The seven days of creation have been the subject of an ongoing discussion in the attempt to reconcile Torah and science. The Torah’s account of the seven days of creation seems to clearly contradict the multi-billion year time frame that scientists have developed for Earth's and the universe's creation. However, Rambam and others Jewish scholars would argue that there can be no contradiction between science and Torah. Therefore, the fault does not necessarily lie in science or Torah, but rather in our understanding of the two. Many explanations have been given as to how we could better understand the interplay between science and the world’s creation.
One such popular attempt argues that the “days” of creation mentioned in the Torah are not the 24 hour periods we use to measure days, but are rather large time periods of Earth's early development. According to this opinion, the Torah is actually detailing the progression of God’s development of the universe rather than the time frame for its development.

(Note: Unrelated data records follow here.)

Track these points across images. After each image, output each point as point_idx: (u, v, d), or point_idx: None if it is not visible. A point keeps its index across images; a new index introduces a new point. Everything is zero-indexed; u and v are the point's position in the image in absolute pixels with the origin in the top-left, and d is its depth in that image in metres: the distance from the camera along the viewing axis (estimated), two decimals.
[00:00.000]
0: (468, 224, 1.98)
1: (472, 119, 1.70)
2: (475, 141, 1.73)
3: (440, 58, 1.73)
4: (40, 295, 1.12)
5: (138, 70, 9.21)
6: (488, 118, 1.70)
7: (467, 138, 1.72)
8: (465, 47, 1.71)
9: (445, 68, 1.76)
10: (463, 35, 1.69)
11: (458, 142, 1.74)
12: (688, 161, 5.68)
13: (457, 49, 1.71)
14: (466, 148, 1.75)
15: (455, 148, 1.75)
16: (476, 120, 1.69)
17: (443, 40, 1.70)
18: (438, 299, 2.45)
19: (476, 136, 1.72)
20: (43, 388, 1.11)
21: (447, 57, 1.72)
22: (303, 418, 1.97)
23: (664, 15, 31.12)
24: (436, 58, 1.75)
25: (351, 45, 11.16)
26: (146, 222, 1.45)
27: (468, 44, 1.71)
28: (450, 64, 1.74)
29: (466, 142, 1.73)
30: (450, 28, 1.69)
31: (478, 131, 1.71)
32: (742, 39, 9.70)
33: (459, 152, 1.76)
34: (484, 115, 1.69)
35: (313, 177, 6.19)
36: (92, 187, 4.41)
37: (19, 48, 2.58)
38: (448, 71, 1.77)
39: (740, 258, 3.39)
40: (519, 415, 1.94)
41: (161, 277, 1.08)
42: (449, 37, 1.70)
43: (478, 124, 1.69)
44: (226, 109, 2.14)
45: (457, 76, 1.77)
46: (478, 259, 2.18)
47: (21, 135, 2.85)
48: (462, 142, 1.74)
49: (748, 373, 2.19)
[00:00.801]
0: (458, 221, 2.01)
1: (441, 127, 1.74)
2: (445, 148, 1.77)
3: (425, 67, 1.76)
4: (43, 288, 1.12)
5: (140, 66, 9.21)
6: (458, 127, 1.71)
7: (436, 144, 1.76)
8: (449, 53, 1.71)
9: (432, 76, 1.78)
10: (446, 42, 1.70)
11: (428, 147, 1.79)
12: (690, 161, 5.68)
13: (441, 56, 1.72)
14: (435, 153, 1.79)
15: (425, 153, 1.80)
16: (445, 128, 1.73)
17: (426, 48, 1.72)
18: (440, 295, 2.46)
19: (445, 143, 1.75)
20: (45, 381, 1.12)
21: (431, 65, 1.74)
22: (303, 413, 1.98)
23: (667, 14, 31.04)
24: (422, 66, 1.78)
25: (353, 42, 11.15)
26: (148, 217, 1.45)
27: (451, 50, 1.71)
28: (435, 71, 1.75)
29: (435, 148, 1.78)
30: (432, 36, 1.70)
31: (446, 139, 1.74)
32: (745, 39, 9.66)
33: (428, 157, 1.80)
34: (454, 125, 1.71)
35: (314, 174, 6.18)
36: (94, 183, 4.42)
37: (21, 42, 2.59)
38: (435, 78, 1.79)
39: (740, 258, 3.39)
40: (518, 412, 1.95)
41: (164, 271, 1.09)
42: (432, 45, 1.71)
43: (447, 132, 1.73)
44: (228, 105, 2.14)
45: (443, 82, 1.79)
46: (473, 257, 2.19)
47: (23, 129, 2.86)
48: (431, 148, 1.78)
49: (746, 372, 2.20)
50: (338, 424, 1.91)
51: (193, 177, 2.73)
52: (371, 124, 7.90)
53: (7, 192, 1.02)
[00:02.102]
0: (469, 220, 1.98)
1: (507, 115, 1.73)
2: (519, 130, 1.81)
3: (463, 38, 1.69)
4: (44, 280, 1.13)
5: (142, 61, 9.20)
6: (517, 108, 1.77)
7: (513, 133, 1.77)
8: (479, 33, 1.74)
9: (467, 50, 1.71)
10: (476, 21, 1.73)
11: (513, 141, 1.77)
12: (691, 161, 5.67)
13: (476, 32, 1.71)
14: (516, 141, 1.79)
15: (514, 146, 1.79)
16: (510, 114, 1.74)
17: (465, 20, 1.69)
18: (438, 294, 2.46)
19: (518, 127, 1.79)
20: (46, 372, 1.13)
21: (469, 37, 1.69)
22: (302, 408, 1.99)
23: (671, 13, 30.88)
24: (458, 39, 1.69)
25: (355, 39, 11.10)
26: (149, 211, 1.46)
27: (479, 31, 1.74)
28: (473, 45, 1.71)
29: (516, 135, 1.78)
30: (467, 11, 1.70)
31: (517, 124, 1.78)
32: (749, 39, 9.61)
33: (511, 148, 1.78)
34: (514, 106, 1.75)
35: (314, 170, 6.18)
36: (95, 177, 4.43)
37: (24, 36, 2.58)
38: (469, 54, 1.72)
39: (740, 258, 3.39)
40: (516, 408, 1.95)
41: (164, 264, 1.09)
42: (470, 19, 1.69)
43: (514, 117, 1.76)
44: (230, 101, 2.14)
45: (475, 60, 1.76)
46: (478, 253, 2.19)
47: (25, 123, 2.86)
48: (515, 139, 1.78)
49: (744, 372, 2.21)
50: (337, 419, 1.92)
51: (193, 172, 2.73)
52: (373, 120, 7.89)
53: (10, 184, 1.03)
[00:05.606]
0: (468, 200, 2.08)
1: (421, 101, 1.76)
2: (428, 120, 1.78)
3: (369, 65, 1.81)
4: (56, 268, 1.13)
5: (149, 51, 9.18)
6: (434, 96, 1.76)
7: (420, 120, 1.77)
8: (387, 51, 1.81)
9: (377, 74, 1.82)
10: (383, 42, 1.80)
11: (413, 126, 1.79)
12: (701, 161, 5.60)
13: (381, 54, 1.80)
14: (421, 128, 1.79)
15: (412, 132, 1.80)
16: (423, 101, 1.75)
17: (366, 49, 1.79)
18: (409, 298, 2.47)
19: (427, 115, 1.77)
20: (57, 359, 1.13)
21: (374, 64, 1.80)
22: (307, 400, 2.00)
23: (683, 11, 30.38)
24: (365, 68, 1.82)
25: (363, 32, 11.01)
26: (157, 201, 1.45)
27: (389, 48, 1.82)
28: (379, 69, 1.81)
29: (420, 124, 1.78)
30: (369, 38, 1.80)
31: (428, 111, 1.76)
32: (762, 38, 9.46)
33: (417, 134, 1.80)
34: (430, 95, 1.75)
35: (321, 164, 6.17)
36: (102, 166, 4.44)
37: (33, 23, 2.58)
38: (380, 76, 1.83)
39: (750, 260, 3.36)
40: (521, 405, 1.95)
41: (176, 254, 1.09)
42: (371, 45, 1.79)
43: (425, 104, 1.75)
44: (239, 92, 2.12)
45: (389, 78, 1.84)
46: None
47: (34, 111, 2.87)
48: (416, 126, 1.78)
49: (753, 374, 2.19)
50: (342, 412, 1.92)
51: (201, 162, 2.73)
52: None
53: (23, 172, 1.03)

This argument’s central point uses the following logic: why would God create the universe over a set period of time instead of instantaneously creating it? Because God is extra-temporal, the creation of the universe over time has no meaning. Furthermore, even if God did decide to develop Earth over a period of time, the measurement of time in a pre-universe period would be impossible as time’s measurement requires a frame of reference. On top of that, until the sun was created on the fourth “day,” our modern understanding of time had no meaning. Using this logic, one can argue that if Hashem decided to let the world develop naturally rather than spontaneously, it would be nonsensical to then set the naturally developing world to time constraints such as those set by a 7 day schedule. This, of course, would make sense only if it were even possible to measure that time in the first place.
Other opinions take a more literal interpretation of the Jewish calendar, maintaining both that it has been 5776 years since creation and that the universe was created in both 7 days and billions of years. Assuming for a moment that the Big Bang was the same act of creation discussed in BeReishit 1:1, it is possible to suggest that relativity of time was possible by using the center of the Big Bang as a point of reference. Scientifically, however, the universe is not expanding from a central point of origin, but expanding uniformly. As such, there is no true “center” to the universe. Everything, from every point, is expanding at an equal pace. While there are approaches that effectively deal with this issue, some of which have calculations that roughly coincide with scientific findings, many would argue that they rely primarily on a conglomeration of opinions that were not necessarily meant to be used in mathematical calculations.
It is important to note that the attempt to reconcile Torah and science is not a new phenomenon tied to modern orthodoxy or the 21st century. Rabbeinu Bachya Ben Asher, a pupil of Rashba, who lived in 13th century Spain, cited Kabbalistic ideas to suggest that the universe is several billion years old and full of history of which we have no knowledge. Rav Yitzchak of Acco, a student of Ramban, determined that the universe is 15.3405 billion years old using calculations from Gemara, Tehillim, and other sources. Whether your preferred interpretations of Torah come from Kabbalah or science, or modern or ancient times, it is clear that there are many conflicting arguments that exist, and many more that have yet to be made. But it is also important to note that BeReishit does not just include the creation of the universe. It also includes the story of Adam and Chavah’s sin (3:6) followed by Kayin’s killing of Hevel (4:8). In a Parashah that juxtaposes god’s greatest act of creation with the horrific acts of humanity which followed, perhaps we should bear in mind that regardless of our disagreements over points of Halachah or philosophy, we as a community have two paths before us – either we can repeat the mistake of Kayin and corrupt God's gift of creation through strife and discord, or we could learn from our predecessors' mistakes and utilize God's gifts.